Another personal observation, there is much talk of Japanese corporate consensus decisions. But to get to consensus there must first be a sort of Socratic presentation of opposing views: thesis and antithesis leading to a kind of consensus. Who has seen a chairman or president of a Japanese corporation contradicted or disagreed with by a subordinate? Japanese consensus decision-making seems to work fine on the factory production floor, but is it really part of the executive suite? Or is the leadership style more authoritarian, than consensus building?

Were I working in Chrysler today instead of for the federal government I might ask myself, in a business sense, where is Japan likely to be, how is it likely to act and what will it look like twenty years from now? And I would ask this before I went too far down the road of a joint venture with a Japanese company.

Dr. Michael Porter of Harvard Business School in his book The Competition of Nations says,  “However compelling the case for competition may sound, the United States faces countries that do not play by its rules … the U.S. must shift course accordingly, or risk seeing industry after industry wiped out by foreign competition. Ultimately ... U.S. prosperity depends on keeping these industries alive and well within the national borders.”

Mr. Ishihara makes the same point when he writes, “When it comes to economics among the free world countries, the basis for existence is economic warfare, or, if that is too harsh a word, in economic competition. It is probably natural, therefore, that various cheerleading groups of the other party will rough you up by calling you unfair, but we cannot stand still and be defeated just because our adversary is making a lot of noise.”

What is the nature of business competition in the worldwide auto industry today?  For nations like the U.S., it is much like playing in an international super bowl.
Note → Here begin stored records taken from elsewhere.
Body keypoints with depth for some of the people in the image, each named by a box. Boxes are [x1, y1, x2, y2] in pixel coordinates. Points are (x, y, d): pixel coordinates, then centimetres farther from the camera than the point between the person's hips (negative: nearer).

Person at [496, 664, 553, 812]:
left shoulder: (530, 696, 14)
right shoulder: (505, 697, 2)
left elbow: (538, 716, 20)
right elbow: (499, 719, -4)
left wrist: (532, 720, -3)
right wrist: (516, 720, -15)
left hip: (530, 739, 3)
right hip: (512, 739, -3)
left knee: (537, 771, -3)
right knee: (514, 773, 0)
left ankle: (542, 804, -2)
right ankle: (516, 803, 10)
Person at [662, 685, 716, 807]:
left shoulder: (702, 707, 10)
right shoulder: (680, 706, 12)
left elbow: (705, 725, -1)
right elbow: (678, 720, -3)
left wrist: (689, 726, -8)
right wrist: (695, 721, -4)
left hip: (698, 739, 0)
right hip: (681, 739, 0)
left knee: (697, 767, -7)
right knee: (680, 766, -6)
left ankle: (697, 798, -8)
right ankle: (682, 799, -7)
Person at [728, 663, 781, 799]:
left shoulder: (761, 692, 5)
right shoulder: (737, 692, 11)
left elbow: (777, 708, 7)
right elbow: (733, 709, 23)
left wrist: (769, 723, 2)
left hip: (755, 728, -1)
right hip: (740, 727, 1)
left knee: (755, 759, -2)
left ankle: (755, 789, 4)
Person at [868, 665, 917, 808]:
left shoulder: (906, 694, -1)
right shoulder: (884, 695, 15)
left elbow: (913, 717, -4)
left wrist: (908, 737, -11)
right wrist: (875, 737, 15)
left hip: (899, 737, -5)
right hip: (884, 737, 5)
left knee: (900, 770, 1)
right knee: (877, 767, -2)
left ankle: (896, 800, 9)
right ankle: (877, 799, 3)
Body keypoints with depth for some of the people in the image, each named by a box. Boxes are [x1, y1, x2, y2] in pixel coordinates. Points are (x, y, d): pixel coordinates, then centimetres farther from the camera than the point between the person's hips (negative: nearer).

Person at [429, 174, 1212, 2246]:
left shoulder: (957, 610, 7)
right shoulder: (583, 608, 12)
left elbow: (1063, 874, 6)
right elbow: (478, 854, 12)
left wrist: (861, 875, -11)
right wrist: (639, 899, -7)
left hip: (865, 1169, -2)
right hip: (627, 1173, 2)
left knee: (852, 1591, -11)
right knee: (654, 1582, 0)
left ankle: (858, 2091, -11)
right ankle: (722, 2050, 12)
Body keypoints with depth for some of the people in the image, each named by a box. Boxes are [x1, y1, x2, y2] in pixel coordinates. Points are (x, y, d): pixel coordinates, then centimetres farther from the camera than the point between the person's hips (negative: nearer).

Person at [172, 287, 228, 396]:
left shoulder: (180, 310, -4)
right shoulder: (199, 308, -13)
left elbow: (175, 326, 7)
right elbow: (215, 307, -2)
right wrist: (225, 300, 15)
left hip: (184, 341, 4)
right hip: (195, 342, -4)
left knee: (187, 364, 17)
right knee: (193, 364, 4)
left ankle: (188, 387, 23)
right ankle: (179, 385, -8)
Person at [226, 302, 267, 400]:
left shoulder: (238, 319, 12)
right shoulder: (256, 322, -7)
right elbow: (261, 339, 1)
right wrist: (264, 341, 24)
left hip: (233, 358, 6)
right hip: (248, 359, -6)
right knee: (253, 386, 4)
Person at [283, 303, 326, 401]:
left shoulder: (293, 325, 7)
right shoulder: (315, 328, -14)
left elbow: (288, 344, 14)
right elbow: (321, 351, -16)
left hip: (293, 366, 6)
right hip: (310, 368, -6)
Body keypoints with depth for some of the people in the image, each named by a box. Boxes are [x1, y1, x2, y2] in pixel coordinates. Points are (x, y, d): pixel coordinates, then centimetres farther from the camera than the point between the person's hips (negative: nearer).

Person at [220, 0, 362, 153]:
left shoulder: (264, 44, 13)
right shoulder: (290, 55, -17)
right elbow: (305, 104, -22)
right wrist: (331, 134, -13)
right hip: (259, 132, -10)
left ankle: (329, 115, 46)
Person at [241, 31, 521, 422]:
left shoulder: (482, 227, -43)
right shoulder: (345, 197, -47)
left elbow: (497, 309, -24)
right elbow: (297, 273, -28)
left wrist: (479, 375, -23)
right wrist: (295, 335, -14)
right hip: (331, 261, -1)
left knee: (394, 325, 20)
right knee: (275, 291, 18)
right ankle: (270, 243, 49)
One team wins, another loses and if someone is injured, it is unintentional. When the whistle blows, we simply pick up the pieces and begin all over again.

However, other foreign competitors may be playing by different rules, planning to take Chrysler out of the game permanently. That is, the loser is carried off the field never able to mend and compete again, and there is no rematch and no points for second or third place.

So if Chrysler enters a joint venture with any foreign company, Chrysler needs to be certain that it clearly understands the nature, implications, goals and rules of engagement of its future partner, plus Chrysler must have a firm idea of how the venture will eventually play out, what the stakes are, and are they acceptable?

For example, will one company remain an independent, profitable automobile manufacturer? Will the other become only an empty shell, merely a distributor, or a parts assembler whose profitability is controlled by the dominant company? Which could mean that the U.S. partner ends up exploited and subservient to its foreign partner? Is it the long range plan that the U.S. partner stays healthy only so long as it is useful to, and fits in with its foreign partner’s long range plans?

The purpose of my talk today is merely to provide food for thought, not to propose a course of action. And I acknowledge that I see only a tiny piece of the puzzle. Only you Chrysler board members know where and what the other pieces are for Chrysler and how they fit together.

In closing, a word of caution. I think it is imperative that you, some of the most important industrial leaders in America, carefully examine and factor in each element of your business relationships with foreign joint venture partners -- be they European, Korean, Japanese or others.

Remember, things may not be what they seem. You are Chrysler’s corporate leaders and Chrysler’s stock holders and employees are counting on you, your perspicacity and your wisdom. But most of all, they are counting on your leadership. I wish you, your employees and your stockholders well.